Search code examples
encodingdetectionapache-tika

Tika is not detecting plain ascii input


We have a byte sequence input and we need to check if it's UTF-8 or plain ASCII or something else. In other words, we have to reject ISO-8859-X latin-x or other encoded input.

Our first choice was Tika, but we have a problem with it: plain ascii input (input with no accented chars at all) is often detected as ISO-8859-2 or ISO-8859-1 !

This is the problematic part:

    CharsetDetector detector = new CharsetDetector();
    String ascii = "Only ascii Visible:a;Invisible:GUID\nX;XXddd\n";
    detector.setText(ascii.getBytes());
    System.out.println("detected charset: " + detector.detect().getName());
    String ascii2 = "Only ascii plain english text";
    detector.setText(ascii2.getBytes());
    System.out.println("detected charset: " + detector.detect().getName());
    String ascii3 = "this is ISO-8859-2 do not know why";
    detector.setText(ascii3.getBytes());
    System.out.println("detected charset: " + detector.detect().getName());
    String ascii4 = "this is UTF-8 but tell me why o why maybe sdlkfjlksdjlkfjlksdjflkjlskdjflkjsdjkflkdsjlkfjldsjlkfjldkjkfljdlkjsdfhjshdkjfhjksdhjfkksdfksjdfhkjsdhj";
    detector.setText(ascii4.getBytes());
    System.out.println("detected charset: " + detector.detect().getName());

This is the output

detected charset: ISO-8859-2
detected charset: ISO-8859-1
detected charset: ISO-8859-2
detected charset: UTF-8

How should I use Tika to get sensible results?

Ps: Here is a mini demo: https://github.com/riskop/tikaproblem


Solution

  • There's a detectAll() method on detector, with that one can get all the encodings Tika considered matching to the input. I can solve my problem with following this rule: if UTF-8 is among the matching encodings the input is accepted (because it is possibly UTF-8), else the input is rejected as not UTF-8.
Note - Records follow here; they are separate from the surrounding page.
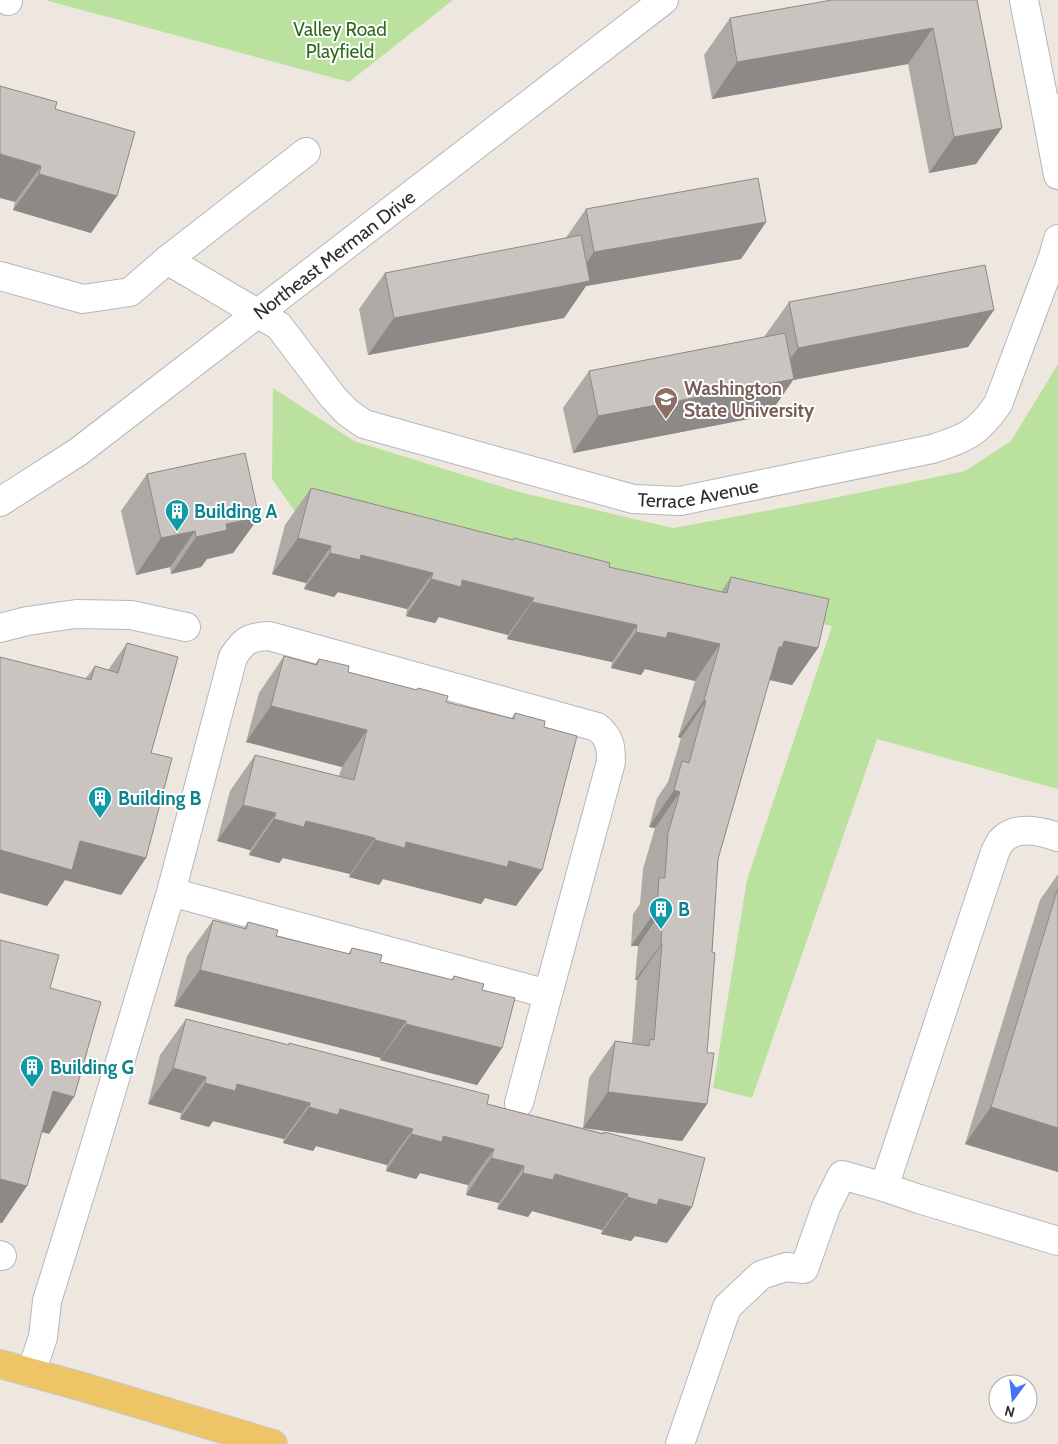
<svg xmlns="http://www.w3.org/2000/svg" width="1058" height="1444" viewBox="0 0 1058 1444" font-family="Cabin,sans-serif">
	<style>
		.green { fill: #bae29e }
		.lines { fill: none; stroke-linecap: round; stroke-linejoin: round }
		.minor-casing { stroke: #b3b7bf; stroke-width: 30 }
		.major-casing { stroke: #c8c8c8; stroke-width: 30 }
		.minor { stroke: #fff; stroke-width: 28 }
		.major { stroke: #edc466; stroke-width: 28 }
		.wall { fill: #ada9a4 }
		.shaded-wall { fill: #8d8986 }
		.building { fill: #c9c4bf; stroke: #8d8986 }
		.labels { text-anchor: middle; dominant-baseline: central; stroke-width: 4; stroke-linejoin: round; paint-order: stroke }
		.park-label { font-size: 19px; fill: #32691d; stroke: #fff }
		.street-label { font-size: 19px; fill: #2d2d2d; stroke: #fff }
		.education-label { font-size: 19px; font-weight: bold; fill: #785e54; stroke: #fff; text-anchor: start }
		.culture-label { font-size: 19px; font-weight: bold; fill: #0d838f; stroke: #fff; text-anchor: start }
	</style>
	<rect width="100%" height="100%" fill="#eee7e0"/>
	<!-- green -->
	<g class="green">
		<polygon points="45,0 453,0 349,82"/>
		<polygon points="1058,364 1058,789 877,739 752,1098 713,1088 747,880 832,626 298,516 272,479 273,388 354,441 519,492 673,528 824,500 965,471 1011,441"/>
	</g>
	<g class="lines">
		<!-- minor casing -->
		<g class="minor-casing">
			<g id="minor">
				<polyline points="1024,0 1046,111 1058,108"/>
				<polyline points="8,1 8,0"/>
				<polyline points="1046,111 1058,175"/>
				<polyline points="167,260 306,152"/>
				<path id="s1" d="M 0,276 L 83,299 L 130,292 L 167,260 L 279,326 L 332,396 L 347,412 L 364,424 L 633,499 L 680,501 L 932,449 C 966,438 977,434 998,404 L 1053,257 L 1058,239"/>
				<path id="s2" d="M 0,502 L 78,452 L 664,0"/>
				<polyline points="0,628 27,621 76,614 131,615 186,627"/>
				<path d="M 1058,837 C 1041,831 1015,825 1001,841 C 999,844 997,848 995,852 L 884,1187 L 919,1199 L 1058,1241"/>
				<polyline points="519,1103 548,994"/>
				<polyline points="0,1255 2,1256"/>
				<path d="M 31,1373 L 43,1337 L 47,1301 L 90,1162 L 171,892 L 548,994 L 611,762 C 611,745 610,738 597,727 L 269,636 C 249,637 244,640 233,657 L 171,892"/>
				<polyline points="680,1444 727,1307 761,1275 786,1267 804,1269 826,1207 842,1175 884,1187"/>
			</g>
		</g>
		<!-- major casing -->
		<g class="major-casing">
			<polyline id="major" points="0,1364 83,1387 273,1444"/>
		</g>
		<!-- minor -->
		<use href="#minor" class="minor"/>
		<!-- major -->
		<use href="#major" class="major"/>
	</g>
	<!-- wall -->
	<g class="wall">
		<polygon points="977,0 976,164 929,173 908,64 712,99 704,55 730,18"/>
		<polygon points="55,109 91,233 13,210 15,202"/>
		<polygon points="586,209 766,222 741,259 586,286 564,318 368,355 359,309 385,273 565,239"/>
		<polygon points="789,302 994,310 968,347 793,380 769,415 573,453 563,408 589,371 764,337"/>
		<polygon points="147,474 259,517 233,553 207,559 201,567 171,574 170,567 136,575 121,511"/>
		<polygon points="311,488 512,540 514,538 609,567 721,592 731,577 818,648 792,685 769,680 718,859 712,952 707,1053 707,1104 682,1141 583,1128 589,1078 615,1041 632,1043 637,980 635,980 638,946 631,946 633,914 640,904 643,869 655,828 649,827 657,798 668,782 681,738 678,737 695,681 645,669 641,675 611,668 612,662 507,639 508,635 439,617 435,623 406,616 407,609 338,592 334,597 304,589 306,583 272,574 285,525"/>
		<polygon points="127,643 151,753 146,858 121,895 65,880 47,906 85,679 95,666 108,670"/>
		<polygon points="284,656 315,664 319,659 348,672 416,690 418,688 446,702 511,719 515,713 544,727 516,906 485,898 481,904 383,879 379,885 349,877 350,874 283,858 279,863 249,855 250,850 217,841 230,791 255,755 339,776 342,767 246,742 259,693"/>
		<polygon points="1058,874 1058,1172 965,1144 1040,900"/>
		<polygon points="213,920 244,928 248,922 276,936 348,954 352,948 380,962 451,980 454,976 482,990 502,1048 477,1085 380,1060 381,1058 174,1006 187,956"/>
		<polygon points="186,1019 288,1045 289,1043 487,1104 602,1133 604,1132 667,1243 635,1236 631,1241 601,1234 602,1230 532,1211 528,1217 497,1209 499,1203 466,1195 468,1185 420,1173 416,1179 386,1171 387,1165 316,1146 313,1151 283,1143 284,1139 213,1121 209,1127 180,1119 181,1113 148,1104 160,1055"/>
	</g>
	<!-- shaded-wall -->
	<g class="shaded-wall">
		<polygon points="933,28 908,64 712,99 737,62"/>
		<polygon points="1002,128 976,164 929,173 954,137"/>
		<polygon points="0,154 41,166 15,202 0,198"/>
		<polygon points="39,174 117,196 91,233 13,210"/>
		<polygon points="766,222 741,259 586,286 564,318 368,355 394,318 571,285 594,252"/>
		<polygon points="994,310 968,347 793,380 769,415 573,453 598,416 773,383 798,348"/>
		<polygon points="259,517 233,553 207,559 201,567 171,574 196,537 226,524"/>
		<polygon points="195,531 170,567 136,575 161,538"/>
		<polygon points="298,538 331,546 306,583 272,574"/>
		<polygon points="330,553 361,555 433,573 407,609 338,592 334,597 304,589"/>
		<polygon points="431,579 462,580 534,598 508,635 439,617 435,623 406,616"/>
		<polygon points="532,602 637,625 612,662 507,639"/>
		<polygon points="636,632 668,632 720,644 695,681 645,669 641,675 611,668"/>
		<polygon points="784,641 818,648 792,685 761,678 779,647"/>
		<polygon points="704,700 706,701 681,738 678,737"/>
		<polygon points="271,706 367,730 342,767 246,742"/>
		<polygon points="674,790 680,792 655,828 649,827"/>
		<polygon points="243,805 276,813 250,850 217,841"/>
		<polygon points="274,819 306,821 375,838 350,874 283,858 279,863 249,855"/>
		<polygon points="375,840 406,842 509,861 542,870 516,906 485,898 481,904 383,879 379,885 349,877"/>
		<polygon points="80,841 146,858 121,895 65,880 47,906 0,893 0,850"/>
		<polygon points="657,909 663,909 638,946 631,946"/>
		<polygon points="661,944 662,944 637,980 635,980"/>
		<polygon points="200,970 406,1021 381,1058 174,1006"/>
		<polygon points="406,1024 502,1048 477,1085 380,1060"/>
		<polygon points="173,1068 206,1077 181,1113 148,1104"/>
		<polygon points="205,1083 237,1084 310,1103 284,1139 213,1121 209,1127 180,1119"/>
		<polygon points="53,1091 74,1097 49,1134 27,1128"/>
		<polygon points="608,1092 707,1104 682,1141 583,1128"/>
		<polygon points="309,1107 340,1109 413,1129 387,1165 316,1146 313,1151 283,1143"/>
		<polygon points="991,1107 1058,1128 1058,1172 965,1144"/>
		<polygon points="411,1134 443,1136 494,1149 468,1185 420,1173 416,1179 386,1171"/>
		<polygon points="491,1158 524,1166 499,1203 466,1195"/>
		<polygon points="523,1173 555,1174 628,1194 602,1230 532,1211 528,1217 497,1209"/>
		<polygon points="0,1179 27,1186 2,1223 0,1223"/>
		<polygon points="627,1197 659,1199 692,1207 667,1243 635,1236 631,1241 601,1234"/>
	</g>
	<!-- building -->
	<g class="building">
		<polygon points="832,0 977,0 1002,128 954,137 933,28 737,62 730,18"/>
		<polygon points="0,86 57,102 55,109 135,132 117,196 39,174 41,166 0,154"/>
		<polygon points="758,178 766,222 594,252 586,209"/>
		<polygon points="581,235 590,281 394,318 385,273"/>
		<polygon points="985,265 994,310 798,348 789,302"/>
		<polygon points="785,333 794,379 598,416 589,371"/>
		<polygon points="245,453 259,517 226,524 227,530 196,537 195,531 161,538 147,474"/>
		<polygon points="311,488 513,540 514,538 610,563 609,567 727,593 731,577 829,599 818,648 784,641 782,647 779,647 718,859 712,952 715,953 707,1053 714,1053 707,1104 608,1092 615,1041 649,1046 650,1039 654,1040 662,944 661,944 663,909 657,909 659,878 665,878 668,833 680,792 674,790 682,761 689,763 706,701 704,700 720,644 668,632 666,638 636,632 637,625 532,602 534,598 462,580 461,587 431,579 433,573 361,555 360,560 330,553 331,546 298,538"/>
		<polygon points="127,643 178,657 151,753 172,758 146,858 80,841 72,870 0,850 0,657 91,680 95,666 118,673"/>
		<polygon points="284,656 317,665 319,659 349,666 348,672 417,690 418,688 448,696 446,702 514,719 515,713 545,721 544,727 577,736 542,870 509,861 507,867 406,842 405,848 375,840 375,838 306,821 304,827 274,819 276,813 243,805 255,755 354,780 367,730 271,706"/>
		<polygon points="1058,888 1058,1128 991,1107"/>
		<polygon points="213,920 246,929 248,922 278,930 276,936 350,954 352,948 382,955 380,962 453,980 454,976 484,984 482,990 515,998 502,1048 406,1024 406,1021 200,970"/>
		<polygon points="0,940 59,955 50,988 101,1002 74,1097 53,1091 27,1186 0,1179"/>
		<polygon points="186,1019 289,1045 289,1043 489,1095 487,1104 603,1134 604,1132 705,1158 692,1207 659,1199 657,1205 627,1197 628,1194 555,1174 553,1180 523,1173 524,1166 491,1158 494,1149 443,1136 442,1142 411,1134 413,1129 340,1109 338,1115 309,1107 310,1103 237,1084 235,1091 205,1083 206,1077 173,1068"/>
	</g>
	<!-- icons -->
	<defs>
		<g id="university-pin" transform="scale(1.25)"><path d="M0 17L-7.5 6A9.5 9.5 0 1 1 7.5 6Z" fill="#8d6e63" stroke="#fff"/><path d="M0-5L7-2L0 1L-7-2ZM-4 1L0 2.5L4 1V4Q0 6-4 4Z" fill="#fff"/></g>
		<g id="building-pin" transform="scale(1.25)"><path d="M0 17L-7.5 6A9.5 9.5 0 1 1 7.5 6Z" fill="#0f9aa8" stroke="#fff"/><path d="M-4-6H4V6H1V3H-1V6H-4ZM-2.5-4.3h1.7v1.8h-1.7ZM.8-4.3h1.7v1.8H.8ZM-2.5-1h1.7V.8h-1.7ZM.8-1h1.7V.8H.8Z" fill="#fff"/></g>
	</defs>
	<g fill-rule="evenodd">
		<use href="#university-pin" x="666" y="399"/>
		<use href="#building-pin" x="177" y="511"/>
		<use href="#building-pin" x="100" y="798"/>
		<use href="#building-pin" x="661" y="909"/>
		<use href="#building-pin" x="32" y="1067"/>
	</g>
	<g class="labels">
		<!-- park labels -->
		<g class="park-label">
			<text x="340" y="29">Valley Road<tspan x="340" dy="22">Playfield</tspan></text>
		</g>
		<!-- street labels -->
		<g class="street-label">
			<text stroke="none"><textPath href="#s2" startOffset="416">Northeast Merman Drive</textPath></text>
			<text stroke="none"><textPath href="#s1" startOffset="788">Terrace Avenue</textPath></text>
		</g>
		<!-- education labels -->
		<g class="education-label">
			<text x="684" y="388">Washington<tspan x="684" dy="22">State University</tspan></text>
		</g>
		<!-- culture labels -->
		<g class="culture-label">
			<text x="194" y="511">Building A</text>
			<text x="118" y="798">Building B</text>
			<text x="678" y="909">B</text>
			<text x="50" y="1067">Building G</text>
		</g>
	</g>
	<!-- north arrow -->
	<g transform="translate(1013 1399) rotate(195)"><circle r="24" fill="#ffffff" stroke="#ababab"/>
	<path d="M0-4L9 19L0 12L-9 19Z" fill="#4672f4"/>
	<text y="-8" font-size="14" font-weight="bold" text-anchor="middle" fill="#2d2d2d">N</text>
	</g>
</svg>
    I understand that Tika must use heuristics, and I understand that there are inputs which can be valid UTF-8 or other encoded texts at the same time.

    So for example

        bytes = "Only ascii plain english text".getBytes("UTF-8");
        printCharsetArray(new CharsetDetector().setText(bytes).detectAll());
    

    results in:

    Match of ISO-8859-1 in nl with confidence 40
    Match of ISO-8859-2 in ro with confidence 30
    Match of UTF-8 with confidence 15
    Match of ISO-8859-9 in tr with confidence 10
    Match of Big5 in zh with confidence 10
    Match of EUC-KR in ko with confidence 10
    Match of EUC-JP in ja with confidence 10
    Match of GB18030 in zh with confidence 10
    Match of Shift_JIS in ja with confidence 10
    Match of UTF-16LE with confidence 10
    Match of UTF-16BE with confidence 10
    

    Which is usable in my case, although the two "best" matches are ISO-8859-1 and 2, the third best is UTF-8, so I can accept the input.

    For invalid UTF-8 input it seems also working.

    For example 0xc3, 0xa9, 0xa9

        bytes = new byte[]{(byte)0xC3, (byte)0xA9, (byte)0xA9}; // illegal utf-8: Cx leading byte followed by two continuation bytes 
        printCharsetArray(new CharsetDetector().setText(bytes).detectAll());
    

    results:

    Match of Big5 in zh with confidence 10
    Match of EUC-KR in ko with confidence 10
    Match of EUC-JP in ja with confidence 10
    Match of GB18030 in zh with confidence 10
    

    Which is good, there's no UTF-8 among the matches.

    A more likely input is text with accented chars encoded with not UTF-8 encoding:

        bytes = "this is somethingó not utf8 é".getBytes("ISO-8859-2");
        printCharsetArray(new CharsetDetector().setText(bytes).detectAll());
    

    results:

    Match of ISO-8859-2 in hu with confidence 31
    Match of ISO-8859-1 in en with confidence 31
    Match of KOI8-R in ru with confidence 10
    Match of UTF-16LE with confidence 10
    Match of UTF-16BE with confidence 10
    

    Which is good, because no UTF-8 among the results.